Heikki KOVALAINEN: To było dobre zakończenie po wczorajszych sesjach, w których zmagałem się z bolidem. Dziś auto prowadziło się dobrze, a czasy konkurencyjne. Jednakże miałem spory problem ze wspomaganiem kierownicy, co kosztowało sporo czasu, szczególnie w ostatniej sesji. Bolid dość mocno odbijał w lewo, co mocno utrudniało hamowanie i skręcanie. Z pewnością więc można było urwać jeszcze nieco czasu. Ale pozycja startowa w trzecim rzędzie jest dobra. Nasze tempo pokazuje, że zmierzamy w dobrym kierunku. To dobry punkt wyjścia, zobaczymy, co przyniesie wyścig.

Giancarlo FISICHELLA: Nasz rezultat pokazuje, że dzięki nowym elementom, jakie tu zastosowaliśmy, zanotowaliśmy kolejny progres. Mam teraz lepsze czucie, większą przyczepność, efektem jest kolejne zmniejszenie straty do prowadzących zespołów.

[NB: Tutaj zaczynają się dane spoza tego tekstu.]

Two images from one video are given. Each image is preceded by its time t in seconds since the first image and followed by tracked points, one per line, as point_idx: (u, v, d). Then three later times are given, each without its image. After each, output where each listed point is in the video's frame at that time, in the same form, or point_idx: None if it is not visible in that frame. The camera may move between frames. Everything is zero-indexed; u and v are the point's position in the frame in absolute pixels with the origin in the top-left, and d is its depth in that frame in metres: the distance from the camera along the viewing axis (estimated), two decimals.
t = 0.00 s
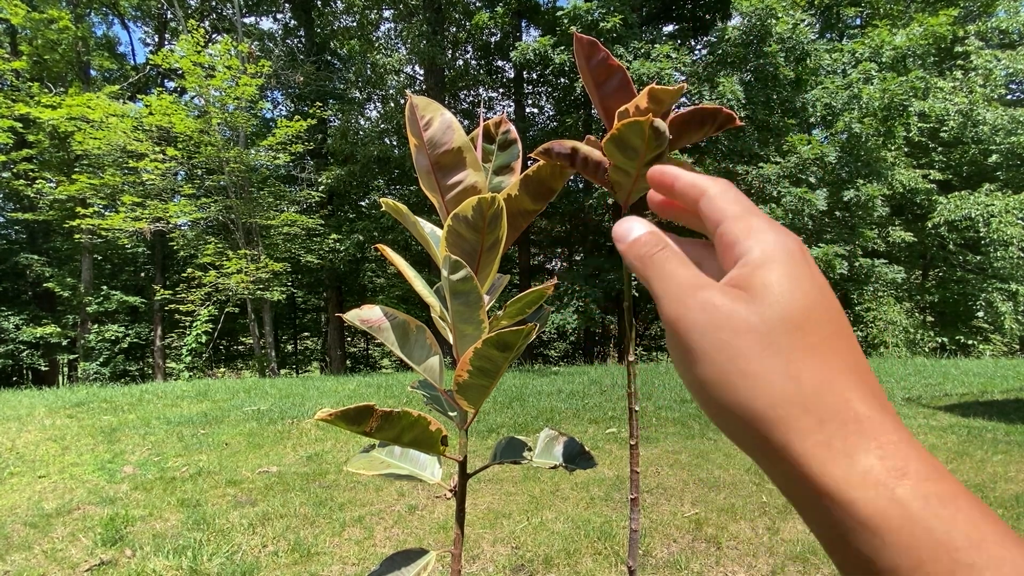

W tej chwili jazda dla zespołu jest wielką motywacją ,gdy widzisz, jak robimy postępy przy okazji każdego wyścigu dzięki ciężkiej pracy tak w laboratoriach, jak i na torze. Wiemy też, że jest potencjał na jeszcze więcej, stąd każdy czuje się pewnie. W porannej sesji treningowej zmagałem się z podsterownością, podobnie jak w pierwszej fazie kwalifikacji. Ale moi inżynierowie wykonali świetną pracę i to wyrównali, a bolid sprawował się lepiej. Ostatnie okrążenie pomiarowe było bardzo czyste, a piąta pozycja startowa jest dobra, mamy też dobrą strategię. Nie mogę doczekać się wyścigu.